When you see massive transit ships they must have a huge amount of investment in security and they’re mostly steel, they’re so tall and big, must have quite a few crew on board, and surely have lockable containers inside, and the pirate ships are motor boats with a handful of individuals, how does that little boat with a few people take over such a large steel container with so much money behind it?
EDIT: such interesting replies! My question is now, eli5: with everything you all have said, why aren’t there more pirate ships?
In: Other
short answer: Guns.
Slightly longer answer: those huge ships still have fairly small crews (like maybe a 20-30), and rely heavily on automation. Everything is controlled from the bridge.
Thus, if you can get aboard via grapples and such, you storm the bridge and Volia! you control the ship. From there, its just a matter of coercion to get the crew to surrender (I dont know about you, but *I* wouldn’t risk death for a bunch of cargo someone else owns, given the high likely hood of survival and eventual ransom). They then steer (or rather, force the crew to steer) the ship into a friendly port where you can hold it for ransom and/or looting.
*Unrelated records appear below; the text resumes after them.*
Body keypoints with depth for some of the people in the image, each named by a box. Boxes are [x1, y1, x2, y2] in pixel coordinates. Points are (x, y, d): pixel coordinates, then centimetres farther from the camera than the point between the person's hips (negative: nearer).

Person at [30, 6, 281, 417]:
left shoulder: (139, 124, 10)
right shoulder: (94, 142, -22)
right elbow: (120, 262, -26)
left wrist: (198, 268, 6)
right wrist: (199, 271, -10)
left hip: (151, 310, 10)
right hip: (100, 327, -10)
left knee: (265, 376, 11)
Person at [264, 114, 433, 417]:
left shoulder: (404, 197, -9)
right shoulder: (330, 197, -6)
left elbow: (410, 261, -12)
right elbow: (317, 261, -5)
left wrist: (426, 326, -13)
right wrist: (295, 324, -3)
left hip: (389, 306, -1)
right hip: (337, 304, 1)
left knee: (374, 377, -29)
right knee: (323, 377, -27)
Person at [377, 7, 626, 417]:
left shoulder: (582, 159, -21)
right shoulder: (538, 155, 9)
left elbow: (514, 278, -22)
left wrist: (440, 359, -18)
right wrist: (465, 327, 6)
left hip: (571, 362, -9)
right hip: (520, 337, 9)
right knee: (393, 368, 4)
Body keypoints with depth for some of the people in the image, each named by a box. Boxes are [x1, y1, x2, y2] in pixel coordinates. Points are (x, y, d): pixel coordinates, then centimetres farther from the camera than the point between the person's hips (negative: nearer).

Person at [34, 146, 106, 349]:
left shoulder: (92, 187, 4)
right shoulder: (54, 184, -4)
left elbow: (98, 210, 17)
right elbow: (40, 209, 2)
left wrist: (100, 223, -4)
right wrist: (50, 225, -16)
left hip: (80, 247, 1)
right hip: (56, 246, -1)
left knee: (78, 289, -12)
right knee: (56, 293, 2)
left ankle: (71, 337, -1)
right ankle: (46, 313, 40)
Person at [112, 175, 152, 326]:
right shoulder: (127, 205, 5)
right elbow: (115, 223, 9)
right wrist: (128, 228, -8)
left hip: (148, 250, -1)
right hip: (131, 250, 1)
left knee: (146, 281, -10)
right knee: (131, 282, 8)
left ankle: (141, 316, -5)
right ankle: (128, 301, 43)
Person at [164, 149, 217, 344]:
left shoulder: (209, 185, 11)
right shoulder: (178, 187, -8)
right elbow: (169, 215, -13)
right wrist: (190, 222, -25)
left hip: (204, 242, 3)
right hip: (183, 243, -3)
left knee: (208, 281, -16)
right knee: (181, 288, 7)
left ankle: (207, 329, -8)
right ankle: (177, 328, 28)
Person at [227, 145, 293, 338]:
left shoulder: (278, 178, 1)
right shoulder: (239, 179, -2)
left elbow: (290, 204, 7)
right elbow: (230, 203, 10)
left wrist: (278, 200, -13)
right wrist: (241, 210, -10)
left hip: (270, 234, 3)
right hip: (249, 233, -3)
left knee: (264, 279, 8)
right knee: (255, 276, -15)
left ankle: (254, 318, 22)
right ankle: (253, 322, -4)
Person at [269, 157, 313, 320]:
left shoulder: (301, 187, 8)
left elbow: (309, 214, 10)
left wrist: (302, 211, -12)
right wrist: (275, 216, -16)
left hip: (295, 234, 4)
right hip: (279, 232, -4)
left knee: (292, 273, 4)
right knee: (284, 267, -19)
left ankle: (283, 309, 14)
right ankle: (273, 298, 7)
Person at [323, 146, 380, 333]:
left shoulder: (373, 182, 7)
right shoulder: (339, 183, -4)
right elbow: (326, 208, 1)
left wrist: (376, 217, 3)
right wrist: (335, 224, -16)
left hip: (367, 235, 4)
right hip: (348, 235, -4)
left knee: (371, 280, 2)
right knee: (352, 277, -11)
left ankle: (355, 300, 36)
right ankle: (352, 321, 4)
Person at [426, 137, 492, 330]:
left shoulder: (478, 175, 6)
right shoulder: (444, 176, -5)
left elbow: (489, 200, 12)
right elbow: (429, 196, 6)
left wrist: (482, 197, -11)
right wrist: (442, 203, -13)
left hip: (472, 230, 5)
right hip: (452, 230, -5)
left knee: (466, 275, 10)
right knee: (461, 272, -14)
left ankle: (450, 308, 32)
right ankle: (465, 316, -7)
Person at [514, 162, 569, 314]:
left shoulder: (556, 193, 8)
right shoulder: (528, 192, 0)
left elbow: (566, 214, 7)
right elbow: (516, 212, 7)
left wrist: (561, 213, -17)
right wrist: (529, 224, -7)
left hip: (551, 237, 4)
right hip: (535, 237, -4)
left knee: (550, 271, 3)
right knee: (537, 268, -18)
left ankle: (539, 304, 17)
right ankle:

Given the high payoff of a successful raid, it doesn’t take many to turn a profit, or at least keep people trying (kinda like winning the lottery. not many win, but lots play hoping to score big).
Theirs been a few ships with private security onboard, but that stuff is expensive, and its not that common. even at the height of the piracy off somalia, the amount of trade that passed without problems was sufficient that it was a hard sell to the shipping companies, who’d rather pressure the governments into trying to sort the issues allowing piracy to exist.
The recent Houthi efforts have been different, mind, as they have been using stuff like a full on call of duty style helicopter assault to board one ship, and most of their attacks have been drone and missile strikes intended to damage or sink ships, not to take control.